Africa: Developed World Inhibits African Trade - Report

Hoedspruit, Limpopo province: Hawkers at an informal roadside market.
7 June 2010

Cape Town — Developed countries have responded to the global financial crisis by adopting protectionist measures which have damaged Africa's chances of boosting its exports, according to a major new report.

The report, African Economic Outlook 2010, was released recently at the annual meetings of the African Development Bank group and is being
launched in South Africa on Tuesday.

It says packages introduced by rich countries in 2009 to stimulate economic growth have often been geared to favour domestic interests, by supporting their capacity to export goods, or to favour buying, hiring or investing in local goods and services.

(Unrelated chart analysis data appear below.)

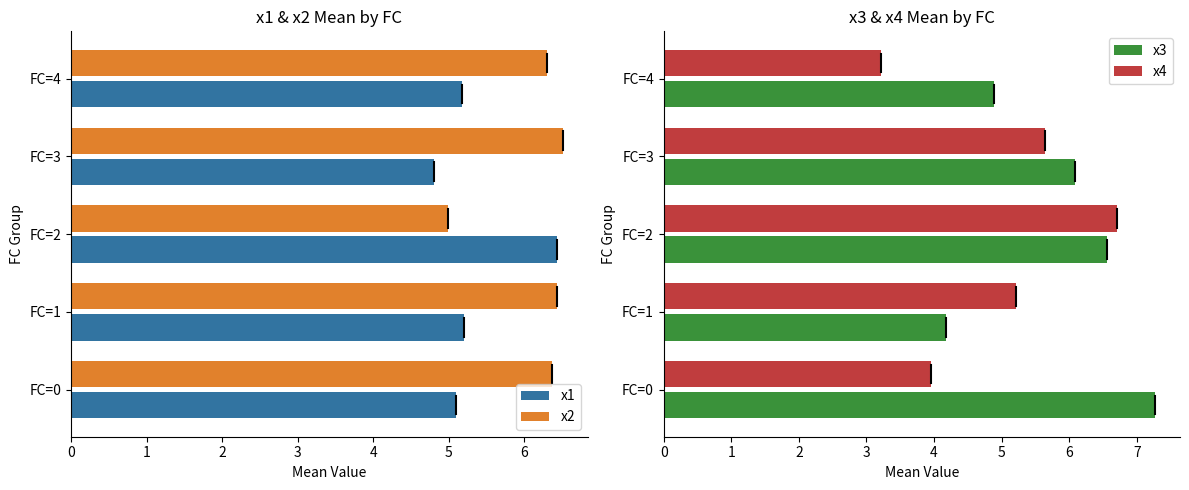

What is the value of the x2 bar at the 3rd from the left?

5.0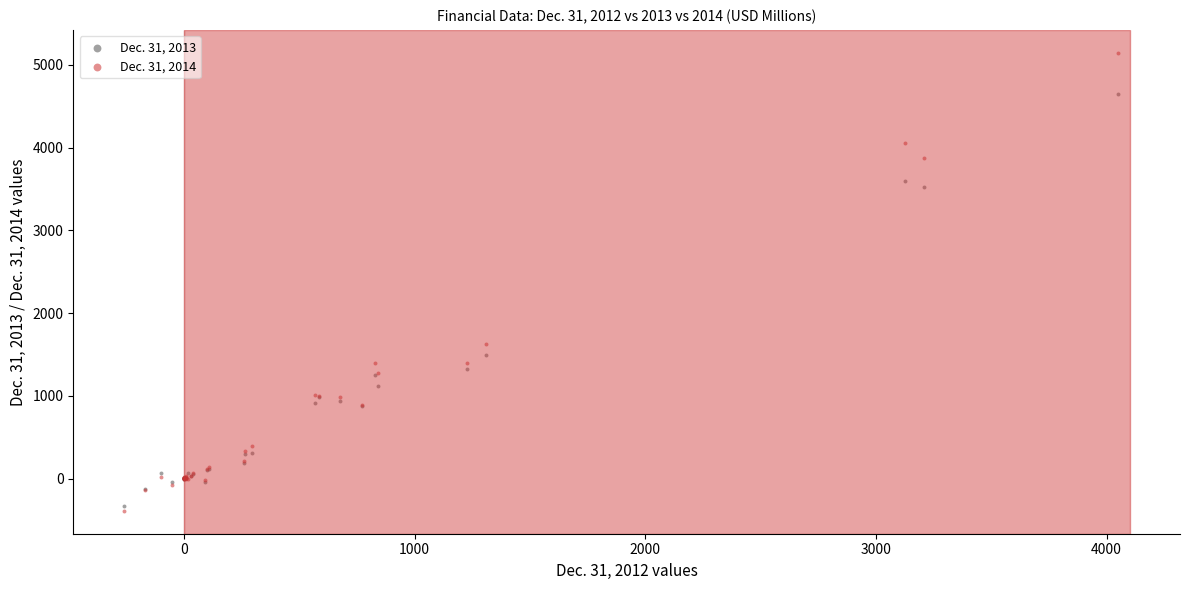

Across all series, what Y value is closest to 2378?

1630.7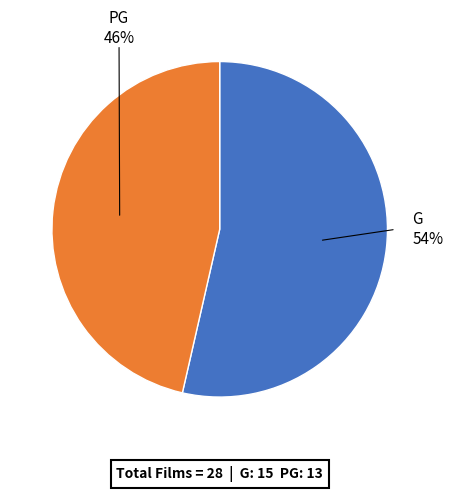

What is the ratio of the value at PG to the value at G?

0.9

"Such measures clearly discriminate against developing countries, including those in Africa, on two levels.

"First, African governments lack the resources to curb the domestic impact of the crisis with the same type of measures.

"Second, African firms face unfavourable treatment precisely in those markets where additional spending is being promoted.

"Hence, with these new measures African products could easily face discriminatory treatment in relation to similar domestic products and
services in developed countries, despite the general agreements about preferential treatment they may enjoy."

The report adds that protectionism is on the rise "despite repeated assurances in the context of the G20 meetings in London and later in
Pittsburgh, as well as in the context of World Trade Organization talks."

It calls for a rapid conclusion to the Doha Round of international trade talks, and to negotiations on regional Economic Partnership Agreements, saying this is "crucial" to Africa's medium-term trade prospects.

It also notes that African countries benefitted from the exponential growth in world trade which preceded the global crisis but that their
exports still amount to only three percent of the world total.

While protectionism by developed countries accounts partly for this, there were also constraints within Africa which inhibited trade, the report says.

"Most African economies depend on very few primary agricultural and mining commodities for their exports and mainly import manufactured
goods from advanced countries. As the traditional markets in advanced countries are expected to grow less than markets in emerging Asian and
Middle East countries as well as markets within Africa, enhancing trade relations with these more dynamic markets is key."

The report also identifies poor transport infrastructure, political instability and lack of security, and intra-African trade barriers as imposing constraints on trade.

It says trade between African countries is still low, representing on average about 10 percent of their total exports.

"Only 29.7 percent of the African road network is paved," according to the report. "The continent's railway network is also very poor ...
Shipping a car from Japan to Abidjan costs U.S.$1,500, while shipping that same vehicle from Addis Ababa to Abidjan would cost $5,000."

African Economic Outlook 2010 is published jointly by the African Development Bank, the Development Centre of the Organisation for
Economic Co-operation anda Development and the United Nations Economic Commission for Africa.